A verdade é que a retenção na fonte é pouco mais do que uma previsão do que tem de pagar. O Estado não tem como saber, ao cêntimo, quanto vai ganhar num ano, muito menos quanto vai gastar em despesas dedutíveis à coleta. É por isso que, após a entrega da declaração do IRS, é necessária uma correção dos números.

Com base nos seus rendimentos, o Estado aponta para um escalão do IRS e, considerando os descontos que esse escalão tem de fazer, calcula uma percentagem do seu salário para fazer a retenção na fonte. Se nada mais acontecesse, no final do ano teria descontado o valor exato que corresponde ao seu escalão do IRS.

Só que num ano acontece muita coisa: os salários aumentam, o desemprego acontece, as despesas com saúde somam. No final do ano, as Finanças têm de voltar atrás e rever tudo o que o contribuinte recebeu e pagou. Há que refazer as contas e perceber qual a diferença entre o que já foi descontado em retenção na fonte e o que falta descontar.

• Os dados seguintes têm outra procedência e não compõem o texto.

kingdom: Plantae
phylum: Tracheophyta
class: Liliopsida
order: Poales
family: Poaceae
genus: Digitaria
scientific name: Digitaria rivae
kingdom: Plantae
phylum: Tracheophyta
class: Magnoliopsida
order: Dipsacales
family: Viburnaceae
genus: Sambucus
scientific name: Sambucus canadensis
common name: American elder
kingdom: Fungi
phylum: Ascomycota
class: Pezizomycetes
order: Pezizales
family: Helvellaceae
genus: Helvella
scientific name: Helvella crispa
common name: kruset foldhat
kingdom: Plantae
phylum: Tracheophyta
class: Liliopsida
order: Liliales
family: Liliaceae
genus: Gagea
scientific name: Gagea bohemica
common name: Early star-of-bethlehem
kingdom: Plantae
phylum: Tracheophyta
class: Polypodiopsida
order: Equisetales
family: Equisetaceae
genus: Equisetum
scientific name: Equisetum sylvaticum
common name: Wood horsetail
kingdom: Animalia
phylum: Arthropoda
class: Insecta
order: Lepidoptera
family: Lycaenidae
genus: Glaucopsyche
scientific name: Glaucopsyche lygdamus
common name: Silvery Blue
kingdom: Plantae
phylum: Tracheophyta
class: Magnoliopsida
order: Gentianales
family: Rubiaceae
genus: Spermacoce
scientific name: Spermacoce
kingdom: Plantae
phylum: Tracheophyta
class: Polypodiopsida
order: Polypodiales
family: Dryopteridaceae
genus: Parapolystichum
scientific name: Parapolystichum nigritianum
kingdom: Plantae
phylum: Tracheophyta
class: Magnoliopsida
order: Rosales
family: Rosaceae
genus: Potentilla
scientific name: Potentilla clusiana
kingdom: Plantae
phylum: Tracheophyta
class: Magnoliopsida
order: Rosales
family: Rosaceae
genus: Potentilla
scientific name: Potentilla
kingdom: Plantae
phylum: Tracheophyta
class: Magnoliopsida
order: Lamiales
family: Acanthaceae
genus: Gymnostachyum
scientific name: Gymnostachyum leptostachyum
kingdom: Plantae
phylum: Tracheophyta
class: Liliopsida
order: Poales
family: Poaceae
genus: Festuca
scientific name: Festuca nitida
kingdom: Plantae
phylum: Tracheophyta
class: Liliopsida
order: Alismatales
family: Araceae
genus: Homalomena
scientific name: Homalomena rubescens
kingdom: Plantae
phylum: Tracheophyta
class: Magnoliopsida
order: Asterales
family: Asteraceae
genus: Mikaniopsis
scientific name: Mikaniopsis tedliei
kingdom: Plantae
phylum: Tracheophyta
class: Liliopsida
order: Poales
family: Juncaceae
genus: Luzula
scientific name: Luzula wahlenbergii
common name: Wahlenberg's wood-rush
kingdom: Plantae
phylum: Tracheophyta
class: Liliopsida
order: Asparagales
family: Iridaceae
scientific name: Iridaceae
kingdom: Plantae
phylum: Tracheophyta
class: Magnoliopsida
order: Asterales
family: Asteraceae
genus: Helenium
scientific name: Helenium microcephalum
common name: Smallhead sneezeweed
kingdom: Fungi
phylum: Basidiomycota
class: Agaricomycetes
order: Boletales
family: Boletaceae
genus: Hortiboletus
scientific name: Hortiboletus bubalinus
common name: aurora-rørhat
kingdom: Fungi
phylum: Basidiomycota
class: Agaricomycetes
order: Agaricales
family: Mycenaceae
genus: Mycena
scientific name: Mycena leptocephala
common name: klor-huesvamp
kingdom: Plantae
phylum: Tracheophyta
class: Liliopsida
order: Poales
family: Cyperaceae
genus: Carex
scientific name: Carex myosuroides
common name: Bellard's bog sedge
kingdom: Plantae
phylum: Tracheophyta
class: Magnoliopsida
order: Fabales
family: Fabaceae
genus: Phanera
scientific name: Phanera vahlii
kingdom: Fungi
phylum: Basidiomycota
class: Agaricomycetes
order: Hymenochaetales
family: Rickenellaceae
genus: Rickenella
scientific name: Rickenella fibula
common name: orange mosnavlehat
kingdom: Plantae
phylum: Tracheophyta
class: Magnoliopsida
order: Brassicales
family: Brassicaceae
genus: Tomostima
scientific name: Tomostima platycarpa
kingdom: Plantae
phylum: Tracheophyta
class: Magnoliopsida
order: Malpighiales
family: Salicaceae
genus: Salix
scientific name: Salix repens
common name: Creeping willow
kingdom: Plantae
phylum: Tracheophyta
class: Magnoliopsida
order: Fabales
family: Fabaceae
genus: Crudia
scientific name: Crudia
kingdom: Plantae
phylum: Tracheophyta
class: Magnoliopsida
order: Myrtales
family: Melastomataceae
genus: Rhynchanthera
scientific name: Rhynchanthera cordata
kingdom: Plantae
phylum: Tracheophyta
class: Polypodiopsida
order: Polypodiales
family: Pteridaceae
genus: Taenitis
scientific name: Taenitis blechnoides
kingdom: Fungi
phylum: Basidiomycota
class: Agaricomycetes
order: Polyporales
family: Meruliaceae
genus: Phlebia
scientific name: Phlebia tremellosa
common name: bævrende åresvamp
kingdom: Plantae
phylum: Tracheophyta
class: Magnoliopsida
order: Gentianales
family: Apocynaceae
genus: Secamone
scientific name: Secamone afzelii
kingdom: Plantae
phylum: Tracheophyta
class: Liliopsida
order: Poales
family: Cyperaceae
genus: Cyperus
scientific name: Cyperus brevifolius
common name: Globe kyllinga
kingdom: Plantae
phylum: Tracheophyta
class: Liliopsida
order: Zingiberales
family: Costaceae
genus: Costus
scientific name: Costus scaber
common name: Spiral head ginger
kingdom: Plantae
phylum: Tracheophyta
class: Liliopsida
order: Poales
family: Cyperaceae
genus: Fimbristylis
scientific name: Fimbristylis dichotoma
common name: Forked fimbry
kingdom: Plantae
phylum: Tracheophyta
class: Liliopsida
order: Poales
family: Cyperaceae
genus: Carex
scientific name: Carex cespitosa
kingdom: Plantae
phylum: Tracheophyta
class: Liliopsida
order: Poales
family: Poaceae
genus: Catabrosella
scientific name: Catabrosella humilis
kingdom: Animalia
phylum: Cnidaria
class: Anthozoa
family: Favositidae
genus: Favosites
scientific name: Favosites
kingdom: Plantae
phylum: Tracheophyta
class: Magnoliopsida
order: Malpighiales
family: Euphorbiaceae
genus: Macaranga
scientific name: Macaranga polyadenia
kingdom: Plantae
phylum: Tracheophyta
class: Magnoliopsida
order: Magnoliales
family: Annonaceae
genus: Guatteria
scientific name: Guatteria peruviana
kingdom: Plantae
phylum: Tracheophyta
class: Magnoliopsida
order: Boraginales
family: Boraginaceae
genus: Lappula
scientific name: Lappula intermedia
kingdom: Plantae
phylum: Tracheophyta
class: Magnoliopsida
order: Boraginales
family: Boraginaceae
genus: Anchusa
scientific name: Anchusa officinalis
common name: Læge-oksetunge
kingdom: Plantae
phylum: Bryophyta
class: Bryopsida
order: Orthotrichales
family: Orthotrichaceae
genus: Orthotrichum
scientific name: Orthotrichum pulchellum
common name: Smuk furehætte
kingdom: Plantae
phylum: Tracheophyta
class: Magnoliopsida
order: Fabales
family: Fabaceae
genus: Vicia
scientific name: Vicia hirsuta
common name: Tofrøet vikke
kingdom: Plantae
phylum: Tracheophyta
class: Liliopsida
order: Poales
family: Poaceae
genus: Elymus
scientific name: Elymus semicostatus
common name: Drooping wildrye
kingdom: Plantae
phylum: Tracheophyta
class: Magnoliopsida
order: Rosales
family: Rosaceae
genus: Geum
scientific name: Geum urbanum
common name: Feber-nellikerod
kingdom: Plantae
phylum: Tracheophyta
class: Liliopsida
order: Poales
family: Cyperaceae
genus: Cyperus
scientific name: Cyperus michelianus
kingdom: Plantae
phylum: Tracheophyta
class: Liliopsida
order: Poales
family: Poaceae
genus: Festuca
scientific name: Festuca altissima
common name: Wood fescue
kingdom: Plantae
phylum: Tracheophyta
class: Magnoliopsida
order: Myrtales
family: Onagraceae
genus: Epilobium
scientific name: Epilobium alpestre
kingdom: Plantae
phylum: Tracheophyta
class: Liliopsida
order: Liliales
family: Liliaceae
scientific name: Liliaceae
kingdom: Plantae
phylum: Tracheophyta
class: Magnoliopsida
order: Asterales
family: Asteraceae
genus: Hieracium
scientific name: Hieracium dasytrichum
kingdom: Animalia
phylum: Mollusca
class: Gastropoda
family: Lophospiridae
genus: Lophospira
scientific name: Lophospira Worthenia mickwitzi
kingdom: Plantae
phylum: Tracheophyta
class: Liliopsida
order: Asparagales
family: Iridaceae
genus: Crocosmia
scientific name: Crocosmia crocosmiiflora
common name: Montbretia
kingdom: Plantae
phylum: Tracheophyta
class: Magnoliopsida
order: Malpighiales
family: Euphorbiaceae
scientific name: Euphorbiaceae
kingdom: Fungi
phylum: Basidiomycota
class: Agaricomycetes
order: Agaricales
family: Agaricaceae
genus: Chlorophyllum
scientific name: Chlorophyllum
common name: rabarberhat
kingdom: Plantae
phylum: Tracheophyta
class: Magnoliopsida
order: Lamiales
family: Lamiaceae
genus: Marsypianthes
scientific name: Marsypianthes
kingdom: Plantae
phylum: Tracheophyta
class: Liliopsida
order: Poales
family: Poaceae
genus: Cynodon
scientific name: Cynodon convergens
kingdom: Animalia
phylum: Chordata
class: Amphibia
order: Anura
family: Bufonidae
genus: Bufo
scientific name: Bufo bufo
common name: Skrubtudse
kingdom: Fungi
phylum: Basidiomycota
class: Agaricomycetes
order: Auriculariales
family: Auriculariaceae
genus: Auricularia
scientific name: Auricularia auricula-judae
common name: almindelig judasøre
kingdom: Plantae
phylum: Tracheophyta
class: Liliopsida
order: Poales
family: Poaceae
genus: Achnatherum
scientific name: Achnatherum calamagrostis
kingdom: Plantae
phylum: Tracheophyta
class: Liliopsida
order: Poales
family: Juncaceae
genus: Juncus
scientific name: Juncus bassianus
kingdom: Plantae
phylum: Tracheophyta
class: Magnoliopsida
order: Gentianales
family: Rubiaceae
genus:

Se descontou a mais, tem direito a reembolso. Se a retenção foi menor do que devia, tem de pagar IRS.

 

COMO SABER QUANTO TEM DE FAZER DE RETENÇÃO NA FONTE?

À partida, não tem de preocupar-se com quanto tem de deixar para retenção na fonte, já que, como lhe explicámos, é a sua entidade patronal que tem de ficar com esse valor e entregar ao Estado. Ou, no caso dos pensionistas, é o próprio Estado que retém o que tiver a reter.

No entanto, caso esteja mesmo interessado em saber quanto “perde” para retenção na fonte, pode consultar as tabelas de retenção na fonte no Diário da República. Pode ver aqui as tabelas em vigor entre 1 de janeiro e 30 de junho. As tabelas de retenção na fonte para o segundo semestre de 2023 estão disponíveis aqui.